裴旻心裏想說是,但思考了一會兒後,卻道:“有錢有閑的時候,某就來,和邱郎君一道來看你。”
“邱郎君不來,裴郎君便也不來了麽?”
裴旻笑笑,心裏想說是,但嘴上卻說:“那自然是要來的。”
公孫辰魚聽得裴旻的心裏話,不免為眼前的鄭若言娘子感到惋惜起來,鄭娘子對裴旻有意,可落花有意流水無情,癡心錯付了……
如此推杯換盞,夜已深。邱長卿笑了,端起酒杯,道:“再喝最後一杯,時候不早了。”他看了一眼已經醉意朦胧,趴在桌子上的公孫辰魚和沈靜姝。他清醒的臉上浮現一絲溫暖的笑,仰頭喝幹了杯中的酒。
鄭若言扶着公孫辰魚,裴旻見邱長卿似乎有點發愣,便主動扶起了沈“郎君”,往客房走去。
王大娘走來,含着笑道:“今晚客房已經住滿,這兩位……小郎君……怕只能在邱郎君和裴郎君的客房裏想辦法了。看能否兩位郎君各帶一人,略擠一晚?”

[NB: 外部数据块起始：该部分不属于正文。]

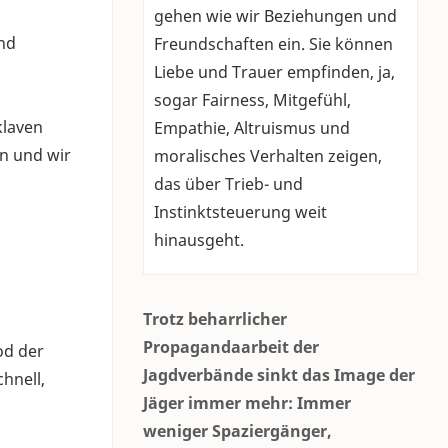
gehen wie wir Beziehungen und
ind
Freundschaften ein. Sie können
Liebe und Trauer empfinden, ja,
sogar Fairness, Mitgefühl,
klaven
Empathie, Altruismus und
en und wir
moralisches Verhalten zeigen,
das über Trieb- und
Instinktsteuerung weit
hinausgeht.
Trotz beharrlicher
Propagandaarbeit der
od der
Jagdverbände sinkt das Image der
hnell,
Jäger immer mehr: Immer
weniger Spaziergänger,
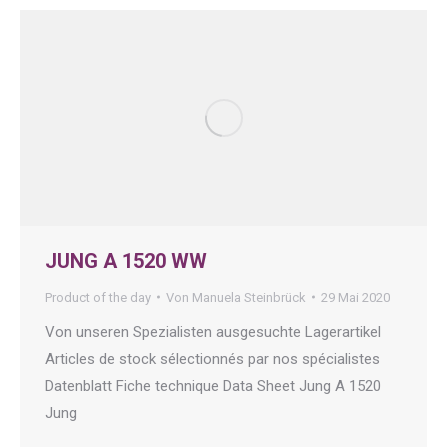
JUNG A 1520 WW
Product of the day
Von
Manuela Steinbrück
29 Mai 2020
Von unseren Spezialisten ausgesuchte Lagerartikel
Articles de stock sélectionnés par nos spécialistes
Datenblatt Fiche technique Data Sheet Jung A 1520
Jung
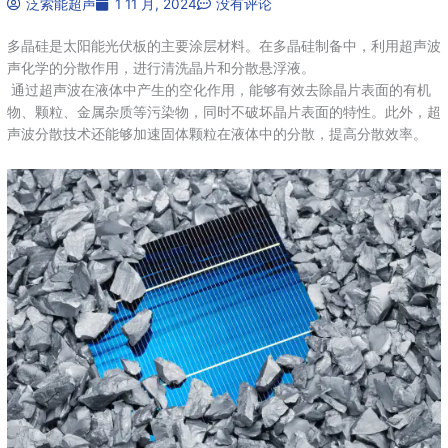
泛索能超声
1 11 月, 2024
没有评论
多晶硅是太阳能光伏板的主要涂层材料。在多晶硅制备中，利用超声波
声化学的分散作用，进行清洗晶片和分散悬浮液。
‌ 通过超声波在液体中产生的空化作用，能够有效去除晶片表面的有机
物、颗粒、金属杂质等污染物，同时不破坏晶片表面的特性。此外，超
声波分散技术还能够加速固体颗粒在液体中的分散，提高分散效率‌。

鄭若言看着王大娘一臉的壞笑,馬上道:“莫不如邱郎君委屈一晚,和裴郎君同住一屋?”
沈靜姝借着酒勁嚷道:“我要睡師父的屋。”
邱長卿道:“不必打擾裴郎君了。她們就睡我房間的卧榻罷。王大娘,勞煩您再多添兩床被褥過來。”
王大娘道:“不巧前日曬被褥,下雨,沒來得及收,如今被子還是濕的,不好蓋人。依奴看,邱郎君莫不如就和裴郎君湊合一宿得了。”王大娘又拉了拉裴旻的衣襟,裴旻只得道:“邱郎君要是不嫌棄,倒是可以睡某屋的。”
沈靜姝搖搖晃晃,頭重腳輕,仿佛踩着一團棉花似的,但她的意識是清楚的,笑道:“師父要跟裴郎君同床共枕了……”裴旻聽到這話,頗有些尴尬,怔了一下。沈靜姝本就搖晃不定的身子,突然像個斷了線的風筝,一下子掉在了裴旻的懷裏。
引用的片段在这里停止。